◆ ACTIVITY:
Express the entries, from the first line up to and including the line with "14: (168, 363)", as a Markdown table with the columns Row and Entry line. Skip blank lines, and leave the pictures out of the answer.

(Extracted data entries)
◇ ◇ ◇ ◇ ◇

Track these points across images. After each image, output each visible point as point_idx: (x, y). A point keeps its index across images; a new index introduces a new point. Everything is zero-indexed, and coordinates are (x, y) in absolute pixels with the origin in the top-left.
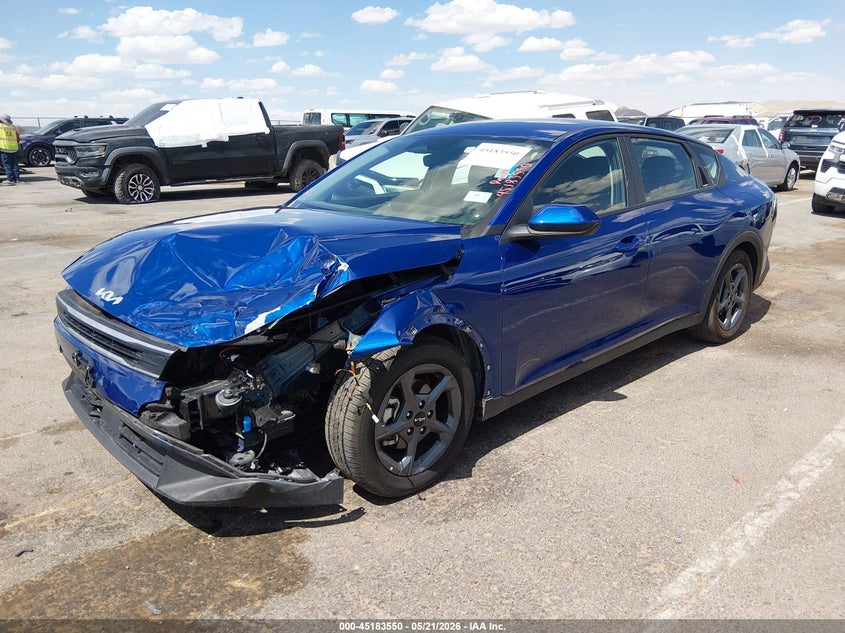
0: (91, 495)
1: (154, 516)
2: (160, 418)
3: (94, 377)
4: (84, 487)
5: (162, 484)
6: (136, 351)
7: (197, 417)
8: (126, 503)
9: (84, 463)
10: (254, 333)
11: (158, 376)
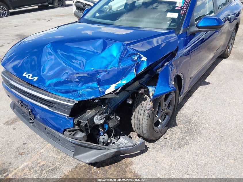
0: (38, 153)
1: (68, 160)
2: (74, 134)
3: (34, 114)
4: (34, 150)
5: (75, 156)
6: (53, 103)
7: (88, 129)
8: (54, 155)
9: (29, 137)
10: (110, 93)
11: (68, 115)
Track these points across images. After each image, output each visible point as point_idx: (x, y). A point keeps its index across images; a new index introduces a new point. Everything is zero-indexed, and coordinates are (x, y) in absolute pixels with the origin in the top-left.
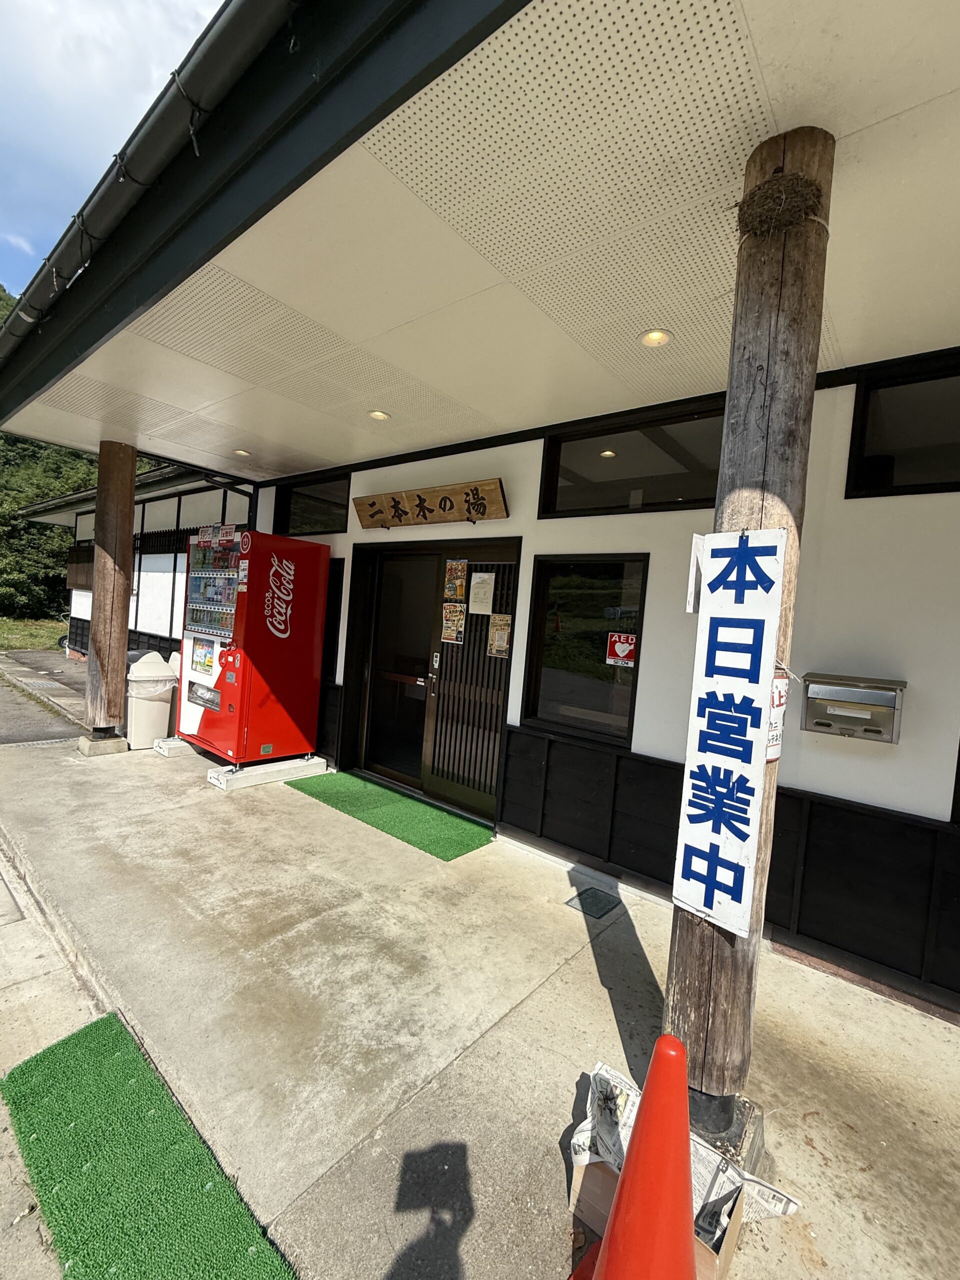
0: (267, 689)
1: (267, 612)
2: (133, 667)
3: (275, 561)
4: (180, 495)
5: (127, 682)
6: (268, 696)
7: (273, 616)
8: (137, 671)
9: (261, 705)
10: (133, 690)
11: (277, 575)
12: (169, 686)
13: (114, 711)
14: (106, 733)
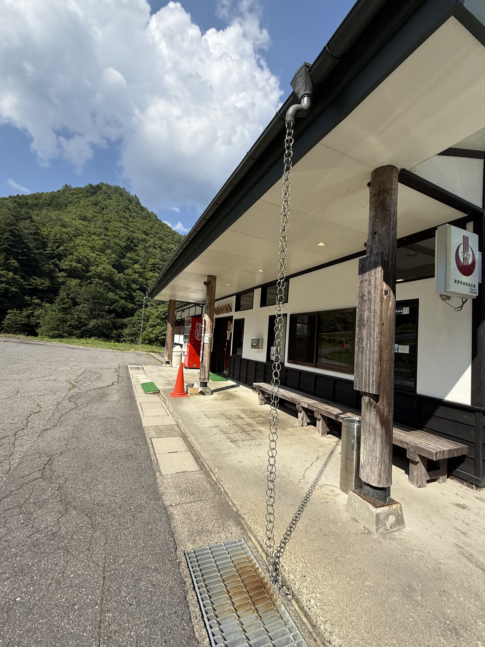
0: (195, 351)
1: (195, 334)
2: (174, 348)
3: (197, 323)
4: (189, 308)
5: (172, 352)
6: (195, 353)
7: (197, 335)
8: (175, 349)
9: (194, 355)
10: (173, 353)
11: (198, 326)
12: (181, 353)
13: (169, 358)
14: (168, 363)
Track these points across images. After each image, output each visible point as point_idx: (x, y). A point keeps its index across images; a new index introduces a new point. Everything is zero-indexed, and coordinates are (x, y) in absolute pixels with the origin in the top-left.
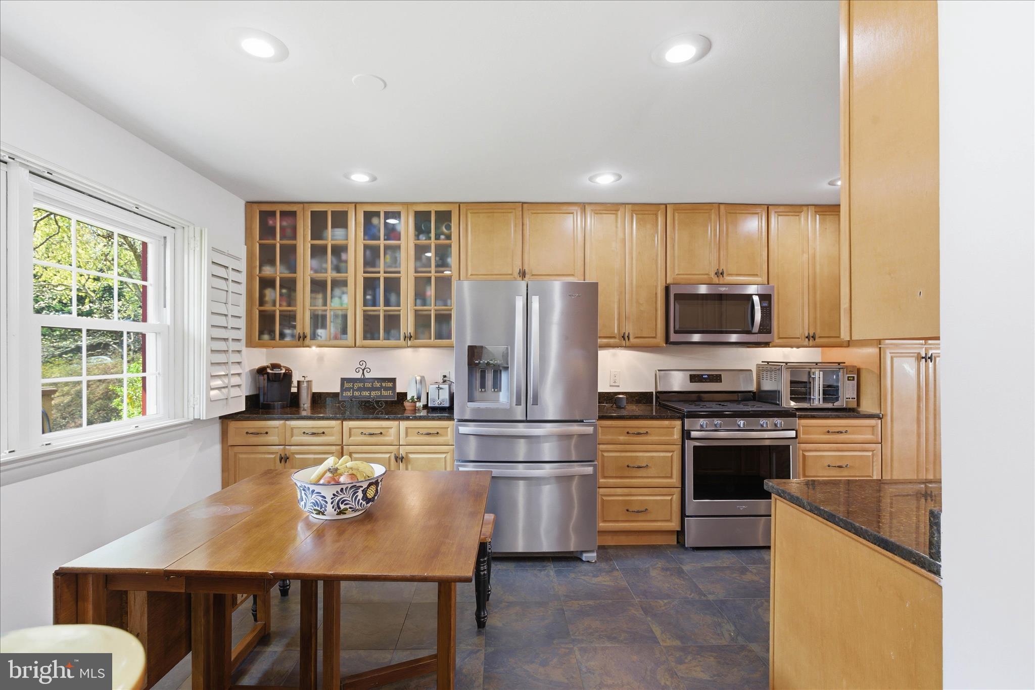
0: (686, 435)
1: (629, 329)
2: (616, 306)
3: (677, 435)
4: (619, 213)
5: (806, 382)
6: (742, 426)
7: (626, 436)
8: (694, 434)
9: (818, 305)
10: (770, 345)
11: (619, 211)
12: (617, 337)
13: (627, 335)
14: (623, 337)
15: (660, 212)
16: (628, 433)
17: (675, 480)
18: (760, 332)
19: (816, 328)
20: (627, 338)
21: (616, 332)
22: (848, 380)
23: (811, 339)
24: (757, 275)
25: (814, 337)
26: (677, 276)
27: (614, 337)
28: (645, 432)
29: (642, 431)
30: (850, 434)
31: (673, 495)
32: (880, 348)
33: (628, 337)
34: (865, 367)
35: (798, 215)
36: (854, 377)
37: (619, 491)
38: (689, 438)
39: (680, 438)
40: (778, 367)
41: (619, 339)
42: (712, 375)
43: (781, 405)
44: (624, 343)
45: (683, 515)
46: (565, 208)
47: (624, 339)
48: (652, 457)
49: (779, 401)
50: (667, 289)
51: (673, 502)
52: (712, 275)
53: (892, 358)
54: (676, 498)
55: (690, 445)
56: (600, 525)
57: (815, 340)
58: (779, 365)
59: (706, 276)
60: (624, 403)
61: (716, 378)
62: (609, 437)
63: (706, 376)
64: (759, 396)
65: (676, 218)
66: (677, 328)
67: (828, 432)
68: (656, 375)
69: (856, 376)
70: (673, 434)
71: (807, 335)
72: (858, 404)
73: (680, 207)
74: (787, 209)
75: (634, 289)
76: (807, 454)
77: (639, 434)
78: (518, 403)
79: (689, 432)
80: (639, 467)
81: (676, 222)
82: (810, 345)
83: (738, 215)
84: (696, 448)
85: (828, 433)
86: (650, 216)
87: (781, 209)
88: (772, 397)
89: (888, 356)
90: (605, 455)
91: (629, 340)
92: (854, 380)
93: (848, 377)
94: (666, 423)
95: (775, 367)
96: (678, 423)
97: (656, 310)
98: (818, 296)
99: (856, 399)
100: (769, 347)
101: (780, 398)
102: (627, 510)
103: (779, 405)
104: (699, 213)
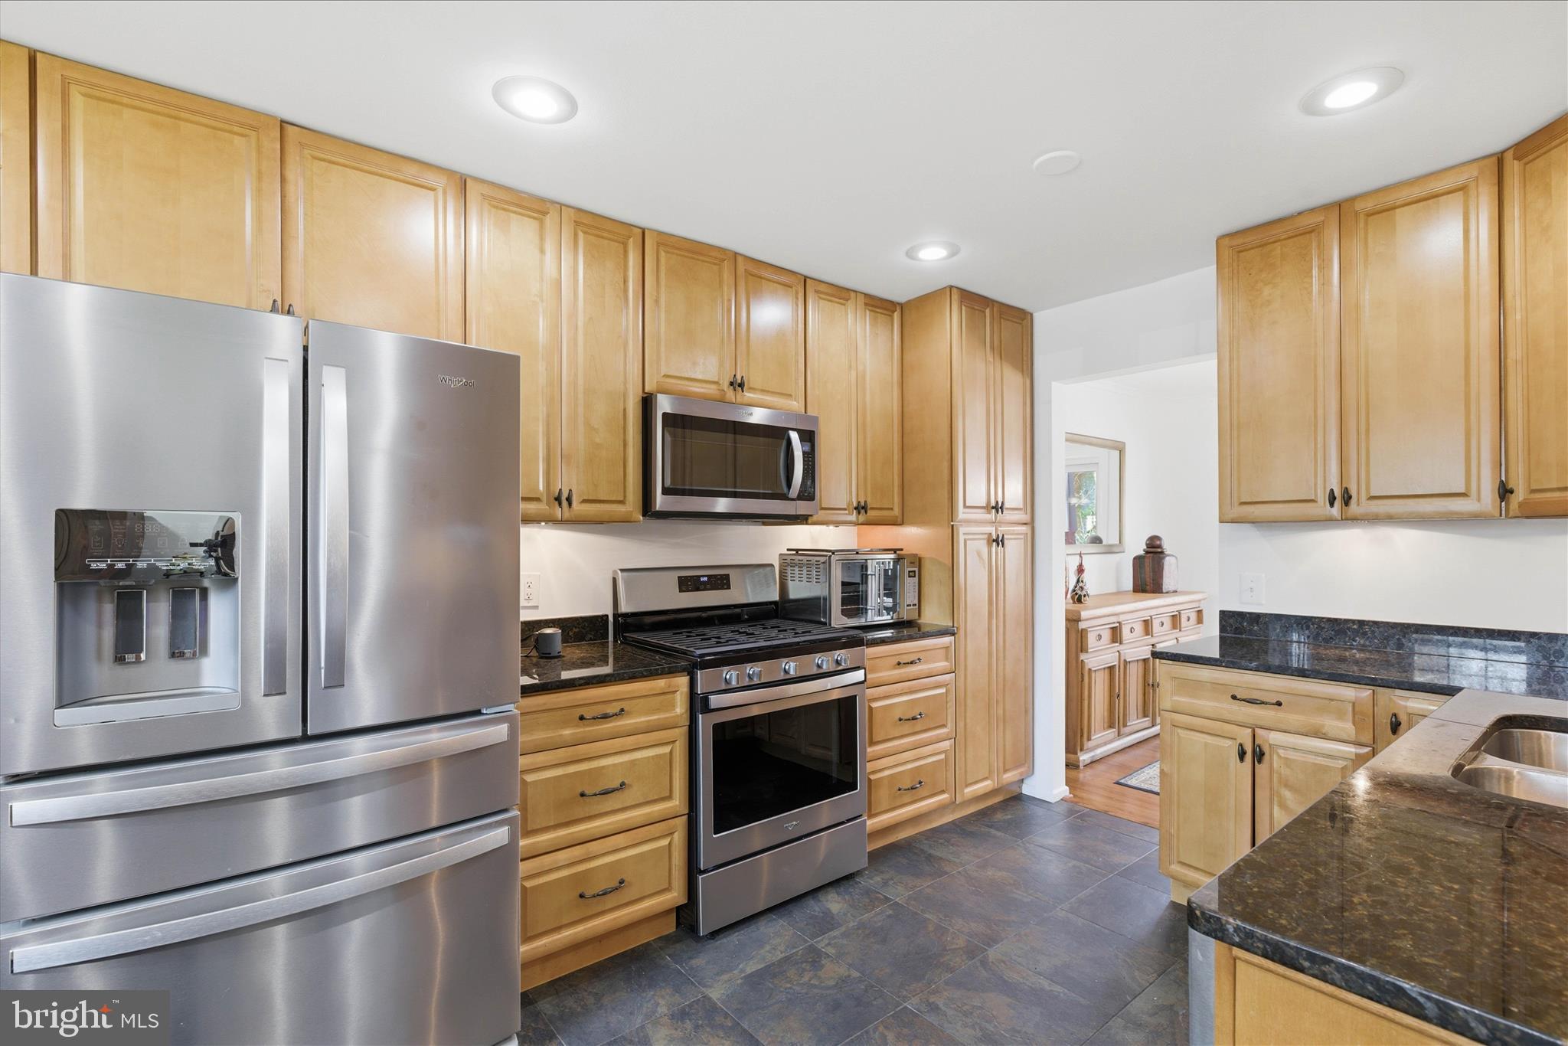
0: (698, 704)
1: (567, 481)
2: (541, 429)
3: (680, 707)
4: (548, 219)
5: (859, 584)
6: (792, 672)
7: (577, 726)
8: (715, 701)
9: (869, 457)
10: (810, 521)
11: (548, 216)
12: (544, 498)
13: (565, 495)
14: (558, 499)
15: (631, 239)
16: (582, 718)
17: (678, 802)
18: (801, 497)
19: (866, 496)
20: (565, 503)
21: (541, 487)
22: (909, 577)
23: (863, 511)
24: (790, 395)
25: (865, 508)
26: (663, 380)
27: (538, 499)
28: (617, 710)
29: (611, 709)
30: (926, 662)
31: (672, 833)
32: (953, 526)
33: (569, 500)
34: (928, 556)
35: (844, 305)
36: (914, 571)
37: (563, 856)
38: (706, 709)
39: (686, 711)
40: (822, 559)
41: (548, 504)
42: (716, 576)
43: (830, 625)
44: (558, 513)
45: (693, 870)
46: (411, 170)
47: (560, 504)
48: (633, 762)
49: (825, 617)
50: (647, 403)
51: (673, 848)
52: (725, 385)
53: (965, 541)
54: (679, 838)
55: (705, 724)
56: (521, 950)
57: (866, 512)
58: (826, 556)
59: (714, 387)
60: (558, 646)
61: (720, 582)
62: (539, 736)
63: (706, 579)
64: (782, 611)
65: (663, 260)
66: (668, 484)
67: (899, 664)
68: (615, 580)
69: (916, 569)
70: (673, 706)
71: (855, 505)
72: (919, 615)
73: (670, 243)
74: (829, 290)
75: (581, 396)
76: (874, 705)
77: (605, 717)
78: (275, 686)
79: (705, 700)
80: (606, 793)
81: (663, 269)
82: (860, 522)
83: (763, 281)
84: (719, 729)
85: (898, 666)
86: (612, 243)
87: (822, 288)
88: (811, 610)
89: (962, 538)
90: (528, 780)
91: (570, 505)
92: (915, 576)
93: (909, 572)
94: (660, 683)
95: (818, 558)
96: (683, 681)
97: (625, 445)
98: (869, 441)
99: (917, 607)
100: (807, 524)
101: (827, 612)
102: (582, 896)
103: (825, 624)
104: (703, 261)
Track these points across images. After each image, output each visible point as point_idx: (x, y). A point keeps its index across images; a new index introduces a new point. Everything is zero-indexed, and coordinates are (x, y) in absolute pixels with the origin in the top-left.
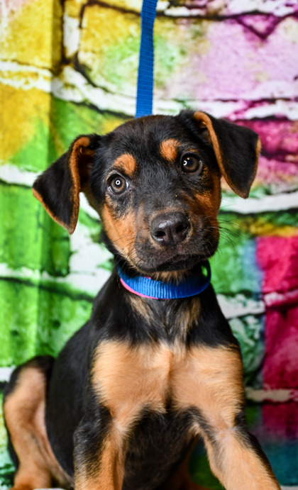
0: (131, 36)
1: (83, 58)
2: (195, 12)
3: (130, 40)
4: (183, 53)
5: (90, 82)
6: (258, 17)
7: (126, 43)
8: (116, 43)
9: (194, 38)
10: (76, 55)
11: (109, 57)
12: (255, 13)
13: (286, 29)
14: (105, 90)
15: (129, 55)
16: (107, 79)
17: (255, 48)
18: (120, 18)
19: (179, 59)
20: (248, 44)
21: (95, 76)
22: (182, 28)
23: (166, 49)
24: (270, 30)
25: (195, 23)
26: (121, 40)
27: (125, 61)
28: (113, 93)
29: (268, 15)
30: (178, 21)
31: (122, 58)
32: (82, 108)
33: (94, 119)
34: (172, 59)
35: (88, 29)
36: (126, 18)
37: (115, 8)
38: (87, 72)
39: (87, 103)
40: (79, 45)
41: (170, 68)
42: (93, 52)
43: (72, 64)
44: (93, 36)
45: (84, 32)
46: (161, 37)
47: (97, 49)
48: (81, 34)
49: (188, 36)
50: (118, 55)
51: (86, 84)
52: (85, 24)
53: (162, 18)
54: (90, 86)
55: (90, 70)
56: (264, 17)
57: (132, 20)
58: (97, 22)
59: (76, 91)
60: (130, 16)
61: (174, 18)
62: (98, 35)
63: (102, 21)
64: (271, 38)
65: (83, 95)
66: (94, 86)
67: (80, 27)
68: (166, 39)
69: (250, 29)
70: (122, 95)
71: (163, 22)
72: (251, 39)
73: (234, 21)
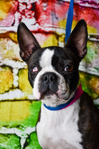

◇ ◇ ◇ ◇ ◇

◆ SOLUTION TO THE EXERCISE:
| Row | Entry line |
|---|---|
| 1 | Track these points across images. After each image, output each visible point as point_idx: (x, y). A point keeps its index across images; a new index introduces a new point. Everything is zero-indexed, and coordinates are (x, y) in absolute pixels with the origin in the top-left. |
| 2 | 0: (91, 495) |
| 3 | 1: (154, 516) |
| 4 | 2: (160, 418) |
| 5 | 3: (94, 377) |
| 6 | 4: (84, 487) |
| 7 | 5: (162, 484) |
| 8 | 6: (136, 351) |
| 9 | 7: (197, 417) |
| 10 | 8: (126, 503) |
| 11 | 9: (84, 463) |
| 12 | 10: (254, 333) |
| 13 | 11: (158, 376) |
| 14 | 0: (38, 153) |
| 15 | 1: (68, 160) |
| 16 | 2: (74, 134) |
| 17 | 3: (34, 114) |
| 18 | 4: (34, 150) |
| 19 | 5: (75, 156) |
| 20 | 6: (53, 103) |
| 21 | 7: (88, 129) |
| 22 | 8: (54, 155) |
| 23 | 9: (29, 137) |
| 24 | 10: (110, 93) |
| 25 | 11: (68, 115) |
| 26 | Track these points across images. After each image, output each visible point as point_idx: (x, y). A point keeps its index across images; a new index introduces a new point. Everything is zero-indexed, and coordinates are (x, y) in absolute pixels with the origin in the top-left. |
| 27 | 0: (267, 689) |
| 28 | 1: (267, 612) |
| 29 | 2: (133, 667) |
| 30 | 3: (275, 561) |
| 31 | 4: (180, 495) |
| 32 | 5: (127, 682) |
| 33 | 6: (268, 696) |
| 34 | 7: (273, 616) |
| 35 | 8: (137, 671) |
| 36 | 9: (261, 705) |
| 37 | 10: (133, 690) |
| 38 | 11: (277, 575) |
| 39 | 12: (169, 686) |
| 40 | 13: (114, 711) |
| 41 | 14: (106, 733) |
| 42 | 0: (195, 351) |
| 43 | 1: (195, 334) |
| 44 | 2: (174, 348) |
| 45 | 3: (197, 323) |
| 46 | 4: (189, 308) |
| 47 | 5: (172, 352) |
| 48 | 6: (195, 353) |
| 49 | 7: (197, 335) |
| 50 | 8: (175, 349) |
| 51 | 9: (194, 355) |
| 52 | 10: (173, 353) |
| 53 | 11: (198, 326) |
| 54 | 12: (181, 353) |
| 55 | 13: (169, 358) |
| 56 | 14: (168, 363) |